In brief, that means that with Java enabled in your browser, merely visiting a web page in which a crook has concealed a malicious Java applet could be enough to infect you with malware, with no pop-ups, warnings or other tell-tale signs of criminal activity.

→ Don't read too much into the absolute count of fixes. A Java update with 25 fixes isn't necessarily five times worse, or five times more panic-worthy, that an update closing 5 holes. Indeed, a 25-fix patch might be five times better than a 5-fix patch, because it implies better success hunting down bugs.


Although we've said this many times before, we thought we'd better remind you again:
  • You can turn off Java in your browser without removing Java altogether from your computer. This means you can run pre-installed Java applications without exposing your browser to the much greater risk of Java applets, which are mini-apps delivered automatically inside web pages.
  • You can turn off Java in your browser without turning off JavaScript. They are not the same. Many of the websites you use probably do require JavaScript, so turning it off could be problematic. But few websites in 2014 still require Java – ironically, because JavaScript now does most of what Java used to be used for.

                                           Adobe patches Reader/Acrobat and Flash

Reader/Acrobat will need patching on Windows and Macintosh (Linux is no longer supported).

                                                   

Flash will need patching on Windows, Macintosh and Linux.

The updates to both products are to fix "vulnerabilities that could potentially allow an attacker to take over the affected system," which, in the context of Reader and Flash, usually mean so-called open-and-own holes.
That's where merely looking at a booby-trapped file (such as a PDF document or a Flash video), whether embedded in a web page or received by email, could allow a crook to grab control of the Reader or Flash program and instruct it to carry out malicious activities invisibly in the background.
A typical task launched by a criminal during a open-and-own attack is to download and install one or more pieces of malware.

                                                      Microsoft to publish 9 bulletins

This month, Microsoft will be publishing nine updates across multiple products, including: Windows itself, Internet Explorer, Office, and the Microsoft Developer Tools (Visual Studio).

                                                                

Five of the nine patches are listed as fixing Remote Code Execution (RCE) holes, typically the sort of bug that Oracle described above as "remotely exploitable without authentication," and that Adobe warned could "potentially allow an attacker to take over the affected system."
Interestingly, only three of the five RCE bugs are rated critical by Microsoft, even though you might assume that any RCE ought to be considered critical almost as a matter of definition.
We shan't know why until the patches have actually been published and the details officially revealed, but a reasonable guess is that the non-critical RCEs can only be triggered by users who have already logged in.
That would mean that these holes wouldn't count as "remotely exploitable without authentication," thus reducing their risk significantly.

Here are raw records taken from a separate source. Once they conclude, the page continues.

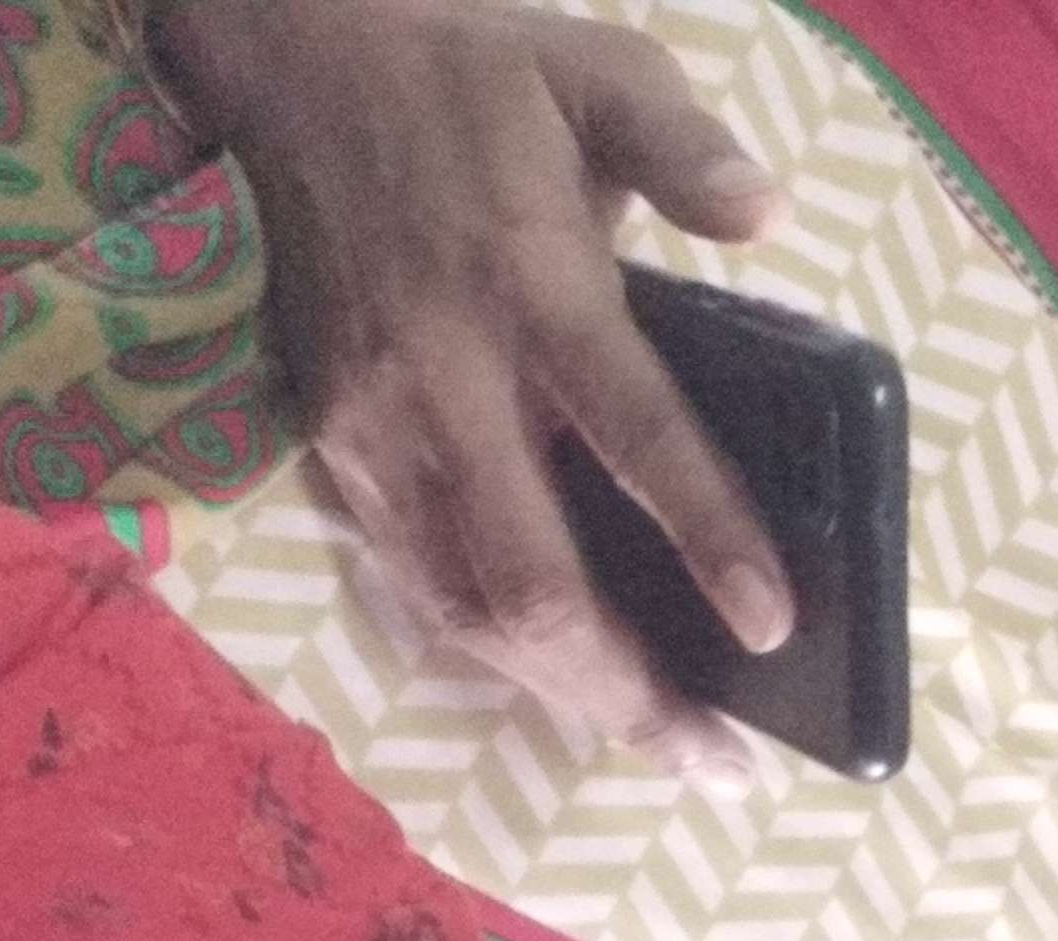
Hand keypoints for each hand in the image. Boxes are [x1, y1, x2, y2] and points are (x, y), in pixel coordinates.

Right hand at [150, 0, 793, 784]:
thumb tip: (764, 213)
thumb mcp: (596, 67)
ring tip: (661, 743)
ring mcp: (376, 424)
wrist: (286, 54)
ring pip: (464, 611)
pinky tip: (562, 687)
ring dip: (563, 696)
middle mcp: (445, 373)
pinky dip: (493, 655)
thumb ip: (686, 146)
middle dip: (628, 689)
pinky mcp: (331, 446)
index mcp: (529, 279)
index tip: (771, 627)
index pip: (631, 430)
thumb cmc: (467, 72)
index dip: (706, 535)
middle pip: (530, 581)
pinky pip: (415, 585)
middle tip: (720, 754)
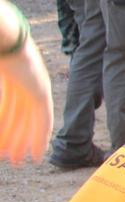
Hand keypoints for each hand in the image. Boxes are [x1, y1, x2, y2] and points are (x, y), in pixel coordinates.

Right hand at [0, 25, 53, 163]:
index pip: (9, 108)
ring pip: (32, 122)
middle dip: (16, 138)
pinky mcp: (42, 91)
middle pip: (21, 117)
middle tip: (12, 158)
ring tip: (19, 161)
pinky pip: (43, 119)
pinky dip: (40, 136)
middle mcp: (26, 83)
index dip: (5, 127)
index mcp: (10, 76)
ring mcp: (36, 87)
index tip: (1, 145)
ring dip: (25, 142)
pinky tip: (37, 153)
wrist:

                                                             Server Core affected

Most notable in this month's set of Microsoft updates is that even your Server Core Installations will be getting critical patches.
Server Core versions of Windows are stripped down to a lean set of essential system software, sufficient to run vital services such as DHCP and DNS, but not enough to support software such as Internet Explorer (or, indeed, any other browser), Office, Reader or Flash.
That greatly reduces the attack surface area, and with less to go wrong, Server Core systems typically require fewer patches, especially critical patches.
However, all Server Core flavours will get at least one critical fix this month, and will require a reboot.
Don't forget to schedule those outages for the DHCP and DNS servers on your network!